Question : Scope, 192.168.1.0, is 100 percent full with only 0 IP addresses remaining

How can this be if there is only 1 address leased out. We have two DHCP servers running (old server and new server) and the scope on the old server only shows 1 address leased out. There is a Blue exclamation point icon over the scope and domain name.  Our company has 30+ workstations but all of the addresses for those are on the new server except the one mentioned above. What is going on?

Is it OK to run two DHCP servers? Should I deactivate the old dhcp server? If I do deactivate it, are there certain procedures, cautions, etc. in doing so?
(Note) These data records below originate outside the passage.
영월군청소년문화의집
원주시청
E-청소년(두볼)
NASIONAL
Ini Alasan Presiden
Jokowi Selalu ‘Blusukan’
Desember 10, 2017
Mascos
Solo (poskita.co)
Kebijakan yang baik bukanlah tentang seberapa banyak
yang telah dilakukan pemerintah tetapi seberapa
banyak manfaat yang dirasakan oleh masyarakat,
Address Pool (old server):
192.168.1.130 - 192.168.1.199 < Address range for distribution

Scope 192.168.1.0 Statistics:
Total addresses: 1
In Use: 1 (100%)
Available: 0(0%)

Answer : Scope, 192.168.1.0, is 100 percent full with only 0 IP addresses remaining

Yeah, you can do that.

Or you could do it like that:

Old
192.168.1.130 - 192.168.1.155 < IP Addresses excluded from distribution
192.168.1.130 - 192.168.1.199 < Address range for distribution

Address Pool (New Server)
192.168.1.156 - 192.168.1.199 < IP Addresses excluded from distribution
192.168.1.130 - 192.168.1.199 < Address range for distribution

By the way, there is no conflict. You have the scopes mutually excluded. That's why your old one has only 1 IP!
You have the scope .130-199, but you excluded .130-.198, leaving only .199

And another comment: Conflicts are not even that big of deal. The DHCP server will first ping an IP - if it responds it will not assign it (default setting at least). You should still try to avoid it, of course, it's still pretty bad.